With images removed, return the whole listing exactly as written.

===== RECORDS TO USE

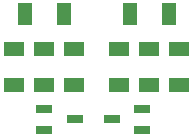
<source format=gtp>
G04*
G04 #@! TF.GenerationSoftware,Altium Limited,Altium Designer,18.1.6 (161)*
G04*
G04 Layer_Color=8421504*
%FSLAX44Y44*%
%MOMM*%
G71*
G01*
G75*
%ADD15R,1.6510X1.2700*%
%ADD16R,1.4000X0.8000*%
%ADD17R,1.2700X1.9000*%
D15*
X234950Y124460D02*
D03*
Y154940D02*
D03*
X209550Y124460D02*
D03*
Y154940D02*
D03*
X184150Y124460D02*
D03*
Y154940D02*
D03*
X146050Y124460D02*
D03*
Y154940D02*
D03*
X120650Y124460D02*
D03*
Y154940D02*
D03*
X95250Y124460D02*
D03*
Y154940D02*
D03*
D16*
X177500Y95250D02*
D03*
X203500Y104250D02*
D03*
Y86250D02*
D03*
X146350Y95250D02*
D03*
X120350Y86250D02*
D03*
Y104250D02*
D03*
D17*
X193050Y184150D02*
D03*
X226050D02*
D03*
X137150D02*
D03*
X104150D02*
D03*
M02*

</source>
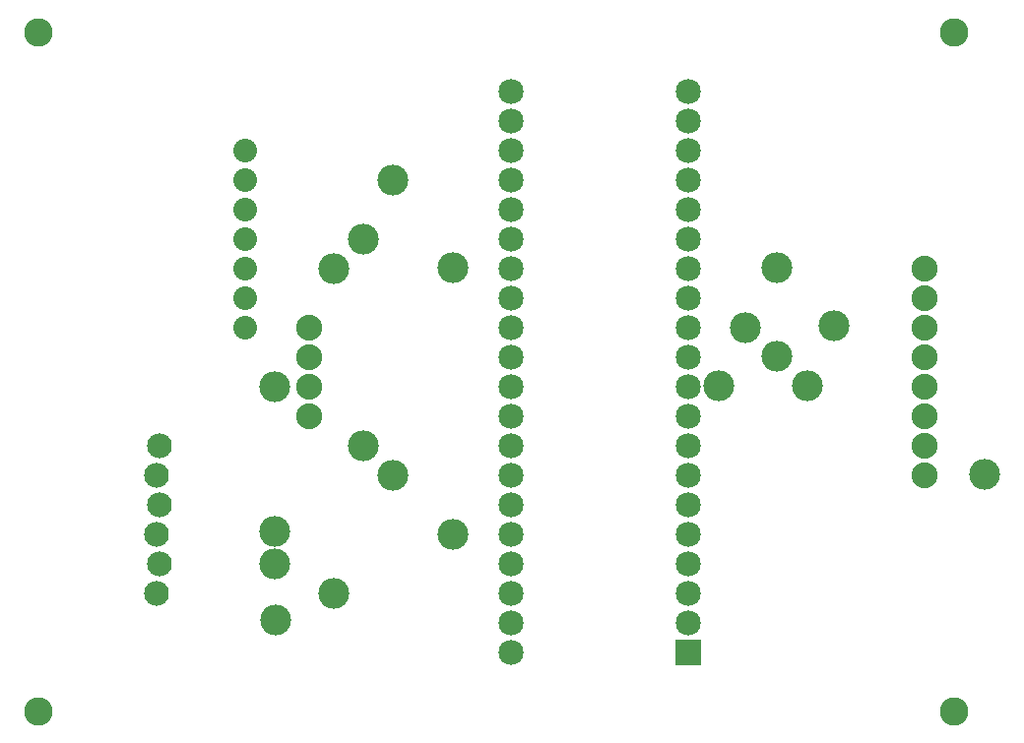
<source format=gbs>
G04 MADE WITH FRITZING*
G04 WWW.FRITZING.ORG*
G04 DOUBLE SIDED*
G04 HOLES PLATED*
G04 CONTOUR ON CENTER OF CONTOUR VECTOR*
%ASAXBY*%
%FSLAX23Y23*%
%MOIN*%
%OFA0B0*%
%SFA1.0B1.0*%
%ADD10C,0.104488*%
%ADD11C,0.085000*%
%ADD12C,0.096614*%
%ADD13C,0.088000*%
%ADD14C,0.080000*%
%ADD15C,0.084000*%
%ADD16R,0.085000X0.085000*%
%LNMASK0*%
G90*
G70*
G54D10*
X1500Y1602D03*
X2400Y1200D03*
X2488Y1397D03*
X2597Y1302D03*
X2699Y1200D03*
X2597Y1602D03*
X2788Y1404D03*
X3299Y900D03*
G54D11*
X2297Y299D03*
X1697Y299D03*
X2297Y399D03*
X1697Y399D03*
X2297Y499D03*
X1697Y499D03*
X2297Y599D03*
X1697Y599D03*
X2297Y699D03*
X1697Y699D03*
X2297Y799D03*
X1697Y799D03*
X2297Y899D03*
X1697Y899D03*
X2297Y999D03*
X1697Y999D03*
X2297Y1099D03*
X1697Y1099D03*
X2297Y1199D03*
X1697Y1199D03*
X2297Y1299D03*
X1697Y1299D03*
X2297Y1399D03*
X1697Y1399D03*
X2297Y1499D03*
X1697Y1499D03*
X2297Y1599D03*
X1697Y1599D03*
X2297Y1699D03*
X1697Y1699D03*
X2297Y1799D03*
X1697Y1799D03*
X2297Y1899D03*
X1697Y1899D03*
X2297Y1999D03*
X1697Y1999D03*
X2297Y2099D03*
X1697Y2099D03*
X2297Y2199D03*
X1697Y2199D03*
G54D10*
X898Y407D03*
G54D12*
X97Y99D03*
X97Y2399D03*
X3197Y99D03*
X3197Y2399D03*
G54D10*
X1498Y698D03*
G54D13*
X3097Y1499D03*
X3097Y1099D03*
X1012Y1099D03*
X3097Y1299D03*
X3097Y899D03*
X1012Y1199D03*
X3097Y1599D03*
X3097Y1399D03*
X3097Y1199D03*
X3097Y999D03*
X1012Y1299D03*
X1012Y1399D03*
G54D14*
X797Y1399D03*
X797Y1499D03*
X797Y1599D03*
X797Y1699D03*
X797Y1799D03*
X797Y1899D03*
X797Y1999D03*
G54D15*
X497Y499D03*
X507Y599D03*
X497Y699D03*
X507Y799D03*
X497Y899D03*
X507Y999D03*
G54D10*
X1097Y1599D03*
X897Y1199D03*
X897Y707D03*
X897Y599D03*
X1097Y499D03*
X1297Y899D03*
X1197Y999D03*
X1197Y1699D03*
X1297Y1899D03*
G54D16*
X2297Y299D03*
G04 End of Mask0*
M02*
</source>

==========

> [OUTPUT FOR THIS EXERCISE]:
<source format=gtp>
G04*
G04 #@! TF.GenerationSoftware,Altium Limited,Altium Designer,18.1.6 (161)*
G04*
G04 Layer_Color=8421504*
%FSLAX44Y44*%
%MOMM*%
G71*
G01*
G75*
%ADD15R,1.6510X1.2700*%
%ADD16R,1.4000X0.8000*%
%ADD17R,1.2700X1.9000*%
D15*
X234950Y124460D02*
D03*
Y154940D02*
D03*
X209550Y124460D02*
D03*
Y154940D02*
D03*
X184150Y124460D02*
D03*
Y154940D02*
D03*
X146050Y124460D02*
D03*
Y154940D02*
D03*
X120650Y124460D02*
D03*
Y154940D02*
D03*
X95250Y124460D02*
D03*
Y154940D02*
D03*
D16*
X177500Y95250D02*
D03*
X203500Y104250D02*
D03*
Y86250D02*
D03*
X146350Y95250D02*
D03*
X120350Y86250D02*
D03*
Y104250D02*
D03*
D17*
X193050Y184150D02*
D03*
X226050D02*
D03*
X137150D02*
D03*
X104150D02*
D03*
M02*

</source>
<source format=gbs>
G04 MADE WITH FRITZING*
G04 WWW.FRITZING.ORG*
G04 DOUBLE SIDED*
G04 HOLES PLATED*
G04 CONTOUR ON CENTER OF CONTOUR VECTOR*
%ASAXBY*%
%FSLAX23Y23*%
%MOIN*%
%OFA0B0*%
%SFA1.0B1.0*%
%ADD10C,0.104488*%
%ADD11C,0.085000*%
%ADD12C,0.096614*%
%ADD13C,0.088000*%
%ADD14C,0.080000*%
%ADD15C,0.084000*%
%ADD16R,0.085000X0.085000*%
%LNMASK0*%
G90*
G70*
G54D10*
X1500Y1602D03*
X2400Y1200D03*
X2488Y1397D03*
X2597Y1302D03*
X2699Y1200D03*
X2597Y1602D03*
X2788Y1404D03*
X3299Y900D03*
G54D11*
X2297Y299D03*
X1697Y299D03*
X2297Y399D03*
X1697Y399D03*
X2297Y499D03*
X1697Y499D03*
X2297Y599D03*
X1697Y599D03*
X2297Y699D03*
X1697Y699D03*
X2297Y799D03*
X1697Y799D03*
X2297Y899D03*
X1697Y899D03*
X2297Y999D03*
X1697Y999D03*
X2297Y1099D03*
X1697Y1099D03*
X2297Y1199D03*
X1697Y1199D03*
X2297Y1299D03*
X1697Y1299D03*
X2297Y1399D03*
X1697Y1399D03*
X2297Y1499D03*
X1697Y1499D03*
X2297Y1599D03*
X1697Y1599D03*
X2297Y1699D03*
X1697Y1699D03*
X2297Y1799D03*
X1697Y1799D03*
X2297Y1899D03*
X1697Y1899D03*
X2297Y1999D03*
X1697Y1999D03*
X2297Y2099D03*
X1697Y2099D03*
X2297Y2199D03*
X1697Y2199D03*
G54D10*
X898Y407D03*
G54D12*
X97Y99D03*
X97Y2399D03*
X3197Y99D03*
X3197Y2399D03*
G54D10*
X1498Y698D03*
G54D13*
X3097Y1499D03*
X3097Y1099D03*
X1012Y1099D03*
X3097Y1299D03*
X3097Y899D03*
X1012Y1199D03*
X3097Y1599D03*
X3097Y1399D03*
X3097Y1199D03*
X3097Y999D03*
X1012Y1299D03*
X1012Y1399D03*
G54D14*
X797Y1399D03*
X797Y1499D03*
X797Y1599D03*
X797Y1699D03*
X797Y1799D03*
X797Y1899D03*
X797Y1999D03*
G54D15*
X497Y499D03*
X507Y599D03*
X497Y699D03*
X507Y799D03*
X497Y899D03*
X507Y999D03*
G54D10*
X1097Y1599D03*
X897Y1199D03*
X897Y707D03*
X897Y599D03*
X1097Y499D03*
X1297Y899D03*
X1197Y999D03*
X1197Y1699D03*
X1297Y1899D03*
G54D16*
X2297Y299D03*
G04 End of Mask0*
M02*
</source>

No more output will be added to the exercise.